> TEXTO DA NOTÍCIA:

Sarkozy condena a operação da ONG Arca de Zoé para traficar crianças

Agência JB

PARIS - O presidente francês, Nicolas Sarkozy, condenou a operação da ONG "Arca de Zoé" para levar 103 crianças africanas para a França, afirmando que a mesma é ilegal e inaceitável, informou o porta-voz do Eliseu, David Martinon.

- O presidente Nicolas Sarkozy ligou para o presidente chadiano Idriss Deby Itno para analisar o triste assunto da Arca de Zoé que afeta 103 crianças. O presidente condenou esta operação classificando-a de ilegal e inaceitável - afirmou.

O porta-voz disse ainda que o chefe de Estado perguntou pela situação dos franceses detidos por envolvimento com o caso. Sete espanhóis, nove franceses e um belga se encontram deditos no Chade à espera de um possível indiciamento. Entre os nove franceses há três jornalistas e membros da organização Arca de Zoé.

Em função da situação, o minstério das Relações Exteriores da França criou na véspera um gabinete de crise para tentar solucionar o problema criado pela ONG.

O presidente Idriss Deby Itno, por sua vez, declarou na sexta-feira que os responsáveis pela operação abortada que pretendia levar para a França una centena de crianças do Chade e de Darfur (oeste do Sudão) serão severamente punidos.

Na quinta-feira, a polícia do Chade, país do centro africano, prendeu nove franceses acusados de seqüestrar 103 crianças originárias da região sudanesa de Darfur, para vendê-las na França.

As crianças seqüestradas na fronteira entre Chade e Sudão seriam enviadas para Paris com o pretexto de uma evacuação sanitária pela ONG francesa Arca de Zoé. Elas foram recuperadas pela polícia antes de seu embarque, informou uma emissora de rádio chadiana.

A ONG garante ter organizado a operação, batizada de ''Children Rescue'' (Resgate das crianças), para salvar da morte as crianças órfãs afetadas pela guerra civil em Darfur, e para dar-lhes um lar nas famílias francesas.

Alguns funcionários da ONG explicaram à AFP, sob a condição de anonimato, que as crianças em "mau estado" de saúde foram enviadas de avião para Abeche nas últimas semanas, principalmente a partir da cidade de Adré, na fronteira entre Chade e Sudão.

A tentativa de seqüestrar estas mais de cem crianças vindas do Sudão e do Chade teria sido ilegal e irresponsável e violou todas as regras internacionais, declarou nesta sexta-feira o Fundo das Nações Unidas para a Infância, a Unicef.

- O que ocorreu em Chade e como aconteceu foi irresponsável - ressaltou a porta-voz da Unicef, Veronique Taveau, diante da imprensa em Genebra.

- Representa uma violação de todas as regras internacionais - acrescentou.

Segundo a Convenção de Haya de 1993 sobre a adoção internacional, "no caso das crianças serem separadas de seus pais devido a uma guerra ou a uma catástrofe natural, não se pode dar como fato que não tenham nenhum familiar vivo", recordou a representante da Unicef.

- Para tanto, eles não podem ser submetidos à adoção internacional, devendo ser priorizada a busca por seus familiares - destacou.

> LINHAS FORNECIDAS:

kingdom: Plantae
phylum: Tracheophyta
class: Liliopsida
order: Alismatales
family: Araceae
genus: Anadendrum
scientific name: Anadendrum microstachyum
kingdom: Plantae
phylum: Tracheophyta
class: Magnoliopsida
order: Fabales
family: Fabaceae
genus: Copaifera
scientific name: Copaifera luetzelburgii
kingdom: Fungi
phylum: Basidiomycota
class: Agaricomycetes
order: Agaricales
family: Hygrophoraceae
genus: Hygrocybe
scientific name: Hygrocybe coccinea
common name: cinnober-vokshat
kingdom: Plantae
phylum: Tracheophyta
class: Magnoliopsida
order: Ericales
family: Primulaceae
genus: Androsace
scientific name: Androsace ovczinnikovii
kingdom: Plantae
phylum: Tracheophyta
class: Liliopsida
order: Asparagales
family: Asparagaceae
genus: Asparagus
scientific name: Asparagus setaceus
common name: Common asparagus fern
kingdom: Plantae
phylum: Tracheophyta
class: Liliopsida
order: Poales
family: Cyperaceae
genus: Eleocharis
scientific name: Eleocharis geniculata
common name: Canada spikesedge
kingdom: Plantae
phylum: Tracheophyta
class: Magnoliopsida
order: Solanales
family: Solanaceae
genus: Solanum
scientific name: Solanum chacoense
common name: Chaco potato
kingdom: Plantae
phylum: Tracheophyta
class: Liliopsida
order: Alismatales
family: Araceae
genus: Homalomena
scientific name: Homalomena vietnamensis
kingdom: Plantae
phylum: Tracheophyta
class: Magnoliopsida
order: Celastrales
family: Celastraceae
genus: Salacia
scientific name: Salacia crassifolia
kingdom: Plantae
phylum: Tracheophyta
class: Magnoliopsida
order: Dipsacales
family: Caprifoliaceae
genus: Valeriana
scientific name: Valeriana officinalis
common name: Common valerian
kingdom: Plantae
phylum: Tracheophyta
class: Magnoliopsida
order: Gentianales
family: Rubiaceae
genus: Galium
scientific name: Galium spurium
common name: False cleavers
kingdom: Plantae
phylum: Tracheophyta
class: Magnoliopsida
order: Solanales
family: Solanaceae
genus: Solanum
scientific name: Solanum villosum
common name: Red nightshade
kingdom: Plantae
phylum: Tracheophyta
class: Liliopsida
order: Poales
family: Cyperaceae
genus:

> TAREFAS A FAZER:
1. Extraia da notícia o trecho que começa nas palavras "PARIS - O presidente" e termina depois de "Eliseu, David Martinon.".
2. Segundo a notícia, que nome a ONG deu à operação com as crianças?

> RESPOSTAS POR TAREFA:
1.
PARIS - O presidente francês, Nicolas Sarkozy, condenou a operação da ONG "Arca de Zoé" para levar 103 crianças africanas para a França, afirmando que a mesma é ilegal e inaceitável, informou o porta-voz do Eliseu, David Martinon.

2. ''Children Rescue'' (Resgate das crianças).